Directions
Give the data again exactly, without images.

(Records drawn from a dataset)
──────────────────────────────
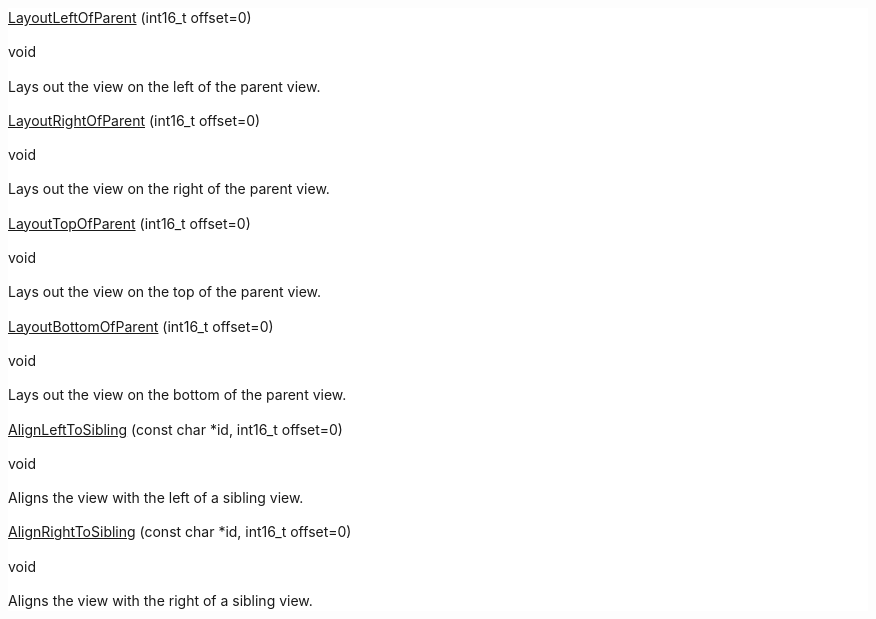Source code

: <tr id="row418122787165635"><td class="cellrowborder" valign="top" width="50%" headers="mcps1.1.3.1.1 "><p id="p994024183165635"><a name="p994024183165635"></a><a name="p994024183165635"></a><a href="graphic.md#ga94999b271f27cd5d6bfaf303f7d5c708">LayoutLeftOfParent</a> (int16_t offset=0)</p>
</td>
<td class="cellrowborder" valign="top" width="50%" headers="mcps1.1.3.1.2 "><p id="p324619007165635"><a name="p324619007165635"></a><a name="p324619007165635"></a>void </p>
<p id="p278338818165635"><a name="p278338818165635"></a><a name="p278338818165635"></a>Lays out the view on the left of the parent view. </p>
</td>
</tr>
<tr id="row1143335091165635"><td class="cellrowborder" valign="top" width="50%" headers="mcps1.1.3.1.1 "><p id="p1705256894165635"><a name="p1705256894165635"></a><a name="p1705256894165635"></a><a href="graphic.md#ga479528ed259b5539e423955f2b60517d">LayoutRightOfParent</a> (int16_t offset=0)</p>
</td>
<td class="cellrowborder" valign="top" width="50%" headers="mcps1.1.3.1.2 "><p id="p1707464503165635"><a name="p1707464503165635"></a><a name="p1707464503165635"></a>void </p>
<p id="p399454394165635"><a name="p399454394165635"></a><a name="p399454394165635"></a>Lays out the view on the right of the parent view. </p>
</td>
</tr>
<tr id="row1145310791165635"><td class="cellrowborder" valign="top" width="50%" headers="mcps1.1.3.1.1 "><p id="p637518780165635"><a name="p637518780165635"></a><a name="p637518780165635"></a><a href="graphic.md#ga859288ea61ad23ba7e381bbc07769e83">LayoutTopOfParent</a> (int16_t offset=0)</p>
</td>
<td class="cellrowborder" valign="top" width="50%" headers="mcps1.1.3.1.2 "><p id="p1297049329165635"><a name="p1297049329165635"></a><a name="p1297049329165635"></a>void </p>
<p id="p587239020165635"><a name="p587239020165635"></a><a name="p587239020165635"></a>Lays out the view on the top of the parent view. </p>
</td>
</tr>
<tr id="row1256683584165635"><td class="cellrowborder" valign="top" width="50%" headers="mcps1.1.3.1.1 "><p id="p2126196448165635"><a name="p2126196448165635"></a><a name="p2126196448165635"></a><a href="graphic.md#ga809aeee4792ae58218a0bcfcb94d5cdc">LayoutBottomOfParent</a> (int16_t offset=0)</p>
</td>
<td class="cellrowborder" valign="top" width="50%" headers="mcps1.1.3.1.2 "><p id="p263990633165635"><a name="p263990633165635"></a><a name="p263990633165635"></a>void </p>
<p id="p1678382819165635"><a name="p1678382819165635"></a><a name="p1678382819165635"></a>Lays out the view on the bottom of the parent view. </p>
</td>
</tr>
<tr id="row2057176987165635"><td class="cellrowborder" valign="top" width="50%" headers="mcps1.1.3.1.1 "><p id="p1929711346165635"><a name="p1929711346165635"></a><a name="p1929711346165635"></a><a href="graphic.md#gac7f5f2584c716a56fee3783f8dea6246">AlignLeftToSibling</a> (const char *id, int16_t offset=0)</p>
</td>
<td class="cellrowborder" valign="top" width="50%" headers="mcps1.1.3.1.2 "><p id="p1858514915165635"><a name="p1858514915165635"></a><a name="p1858514915165635"></a>void </p>
<p id="p1133475363165635"><a name="p1133475363165635"></a><a name="p1133475363165635"></a>Aligns the view with the left of a sibling view. </p>
</td>
</tr>
<tr id="row791447604165635"><td class="cellrowborder" valign="top" width="50%" headers="mcps1.1.3.1.1 "><p id="p1716052818165635"><a name="p1716052818165635"></a><a name="p1716052818165635"></a><a href="graphic.md#gabb1ac454cdf95593c1e387d5e272433c">AlignRightToSibling</a> (const char *id, int16_t offset=0)</p>
</td>
<td class="cellrowborder" valign="top" width="50%" headers="mcps1.1.3.1.2 "><p id="p1286347151165635"><a name="p1286347151165635"></a><a name="p1286347151165635"></a>void </p>
<p id="p2140640937165635"><a name="p2140640937165635"></a><a name="p2140640937165635"></a>Aligns the view with the right of a sibling view. </p>
</td>
</tr>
──────────────────────────────
Output of the exercise
Source code

: <tr id="row418122787165635"><td class="cellrowborder" valign="top" width="50%" headers="mcps1.1.3.1.1 "><p id="p994024183165635"><a name="p994024183165635"></a><a name="p994024183165635"></a><a href="graphic.md#ga94999b271f27cd5d6bfaf303f7d5c708">LayoutLeftOfParent</a> (int16_t offset=0)</p>
</td>
<td class="cellrowborder" valign="top" width="50%" headers="mcps1.1.3.1.2 "><p id="p324619007165635"><a name="p324619007165635"></a><a name="p324619007165635"></a>void </p>
<p id="p278338818165635"><a name="p278338818165635"></a><a name="p278338818165635"></a>Lays out the view on the left of the parent view. </p>
</td>
</tr>
<tr id="row1143335091165635"><td class="cellrowborder" valign="top" width="50%" headers="mcps1.1.3.1.1 "><p id="p1705256894165635"><a name="p1705256894165635"></a><a name="p1705256894165635"></a><a href="graphic.md#ga479528ed259b5539e423955f2b60517d">LayoutRightOfParent</a> (int16_t offset=0)</p>
</td>
<td class="cellrowborder" valign="top" width="50%" headers="mcps1.1.3.1.2 "><p id="p1707464503165635"><a name="p1707464503165635"></a><a name="p1707464503165635"></a>void </p>
<p id="p399454394165635"><a name="p399454394165635"></a><a name="p399454394165635"></a>Lays out the view on the right of the parent view. </p>
</td>
</tr>
<tr id="row1145310791165635"><td class="cellrowborder" valign="top" width="50%" headers="mcps1.1.3.1.1 "><p id="p637518780165635"><a name="p637518780165635"></a><a name="p637518780165635"></a><a href="graphic.md#ga859288ea61ad23ba7e381bbc07769e83">LayoutTopOfParent</a> (int16_t offset=0)</p>
</td>
<td class="cellrowborder" valign="top" width="50%" headers="mcps1.1.3.1.2 "><p id="p1297049329165635"><a name="p1297049329165635"></a><a name="p1297049329165635"></a>void </p>
<p id="p587239020165635"><a name="p587239020165635"></a><a name="p587239020165635"></a>Lays out the view on the top of the parent view. </p>
</td>
</tr>
<tr id="row1256683584165635"><td class="cellrowborder" valign="top" width="50%" headers="mcps1.1.3.1.1 "><p id="p2126196448165635"><a name="p2126196448165635"></a><a name="p2126196448165635"></a><a href="graphic.md#ga809aeee4792ae58218a0bcfcb94d5cdc">LayoutBottomOfParent</a> (int16_t offset=0)</p>
</td>
<td class="cellrowborder" valign="top" width="50%" headers="mcps1.1.3.1.2 "><p id="p263990633165635"><a name="p263990633165635"></a><a name="p263990633165635"></a>void </p>
<p id="p1678382819165635"><a name="p1678382819165635"></a><a name="p1678382819165635"></a>Lays out the view on the bottom of the parent view. </p>
</td>
</tr>
<tr id="row2057176987165635"><td class="cellrowborder" valign="top" width="50%" headers="mcps1.1.3.1.1 "><p id="p1929711346165635"><a name="p1929711346165635"></a><a name="p1929711346165635"></a><a href="graphic.md#gac7f5f2584c716a56fee3783f8dea6246">AlignLeftToSibling</a> (const char *id, int16_t offset=0)</p>
</td>
<td class="cellrowborder" valign="top" width="50%" headers="mcps1.1.3.1.2 "><p id="p1858514915165635"><a name="p1858514915165635"></a><a name="p1858514915165635"></a>void </p>
<p id="p1133475363165635"><a name="p1133475363165635"></a><a name="p1133475363165635"></a>Aligns the view with the left of a sibling view. </p>
</td>
</tr>
<tr id="row791447604165635"><td class="cellrowborder" valign="top" width="50%" headers="mcps1.1.3.1.1 "><p id="p1716052818165635"><a name="p1716052818165635"></a><a name="p1716052818165635"></a><a href="graphic.md#gabb1ac454cdf95593c1e387d5e272433c">AlignRightToSibling</a> (const char *id, int16_t offset=0)</p>
</td>
<td class="cellrowborder" valign="top" width="50%" headers="mcps1.1.3.1.2 "><p id="p1286347151165635"><a name="p1286347151165635"></a><a name="p1286347151165635"></a>void </p>
<p id="p2140640937165635"><a name="p2140640937165635"></a><a name="p2140640937165635"></a>Aligns the view with the right of a sibling view. </p>
</td>
</tr>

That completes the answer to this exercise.